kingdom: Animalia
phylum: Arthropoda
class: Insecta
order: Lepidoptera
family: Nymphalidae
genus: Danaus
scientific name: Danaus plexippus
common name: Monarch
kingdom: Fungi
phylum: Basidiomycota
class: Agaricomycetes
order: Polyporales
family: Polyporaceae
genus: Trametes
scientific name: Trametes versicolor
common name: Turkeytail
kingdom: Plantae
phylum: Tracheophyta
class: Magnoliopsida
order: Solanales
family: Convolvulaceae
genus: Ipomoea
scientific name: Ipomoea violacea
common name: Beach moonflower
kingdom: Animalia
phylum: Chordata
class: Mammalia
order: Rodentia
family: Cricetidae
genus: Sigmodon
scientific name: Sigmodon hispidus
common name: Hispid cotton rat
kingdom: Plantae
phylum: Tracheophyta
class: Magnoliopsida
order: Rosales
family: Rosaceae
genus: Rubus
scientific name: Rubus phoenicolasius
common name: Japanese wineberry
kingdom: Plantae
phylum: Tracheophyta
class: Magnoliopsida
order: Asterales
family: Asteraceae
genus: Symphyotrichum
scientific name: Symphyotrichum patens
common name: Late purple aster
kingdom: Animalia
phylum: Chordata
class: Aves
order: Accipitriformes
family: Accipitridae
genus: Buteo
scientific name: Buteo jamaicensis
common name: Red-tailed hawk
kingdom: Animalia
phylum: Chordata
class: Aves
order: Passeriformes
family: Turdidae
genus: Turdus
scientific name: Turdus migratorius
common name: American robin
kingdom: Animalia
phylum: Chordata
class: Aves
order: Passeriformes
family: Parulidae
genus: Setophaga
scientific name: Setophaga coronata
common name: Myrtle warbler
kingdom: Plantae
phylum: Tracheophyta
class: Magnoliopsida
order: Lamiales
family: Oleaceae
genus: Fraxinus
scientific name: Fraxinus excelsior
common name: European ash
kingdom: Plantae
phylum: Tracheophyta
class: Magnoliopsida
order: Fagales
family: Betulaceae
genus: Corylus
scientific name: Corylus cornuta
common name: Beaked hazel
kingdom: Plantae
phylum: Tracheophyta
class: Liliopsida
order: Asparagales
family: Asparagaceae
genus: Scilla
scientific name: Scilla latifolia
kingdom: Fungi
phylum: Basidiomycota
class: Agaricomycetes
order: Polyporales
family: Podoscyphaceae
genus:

> [EXERCISE OBJECTIVE] Return every line of the rows above unchanged, in the same order.

> [COMPLETE OUTPUT]
kingdom: Animalia
phylum: Arthropoda
class: Insecta
order: Lepidoptera
family: Nymphalidae
genus: Danaus
scientific name: Danaus plexippus
common name: Monarch
kingdom: Fungi
phylum: Basidiomycota
class: Agaricomycetes
order: Polyporales
family: Polyporaceae
genus: Trametes
scientific name: Trametes versicolor
common name: Turkeytail
kingdom: Plantae
phylum: Tracheophyta
class: Magnoliopsida
order: Solanales
family: Convolvulaceae
genus: Ipomoea
scientific name: Ipomoea violacea
common name: Beach moonflower
kingdom: Animalia
phylum: Chordata
class: Mammalia
order: Rodentia
family: Cricetidae
genus: Sigmodon
scientific name: Sigmodon hispidus
common name: Hispid cotton rat
kingdom: Plantae
phylum: Tracheophyta
class: Magnoliopsida
order: Rosales
family: Rosaceae
genus: Rubus
scientific name: Rubus phoenicolasius
common name: Japanese wineberry
kingdom: Plantae
phylum: Tracheophyta
class: Magnoliopsida
order: Asterales
family: Asteraceae
genus: Symphyotrichum
scientific name: Symphyotrichum patens
common name: Late purple aster
kingdom: Animalia
phylum: Chordata
class: Aves
order: Accipitriformes
family: Accipitridae
genus: Buteo
scientific name: Buteo jamaicensis
common name: Red-tailed hawk
kingdom: Animalia
phylum: Chordata
class: Aves
order: Passeriformes
family: Turdidae
genus: Turdus
scientific name: Turdus migratorius
common name: American robin
kingdom: Animalia
phylum: Chordata
class: Aves
order: Passeriformes
family: Parulidae
genus: Setophaga
scientific name: Setophaga coronata
common name: Myrtle warbler
kingdom: Plantae
phylum: Tracheophyta
class: Magnoliopsida
order: Lamiales
family: Oleaceae
genus: Fraxinus
scientific name: Fraxinus excelsior
common name: European ash
kingdom: Plantae
phylum: Tracheophyta
class: Magnoliopsida
order: Fagales
family: Betulaceae
genus: Corylus
scientific name: Corylus cornuta
common name: Beaked hazel
kingdom: Plantae
phylum: Tracheophyta
class: Liliopsida
order: Asparagales
family: Asparagaceae
genus: Scilla
scientific name: Scilla latifolia
kingdom: Fungi
phylum: Basidiomycota
class: Agaricomycetes
order: Polyporales
family: Podoscyphaceae
genus:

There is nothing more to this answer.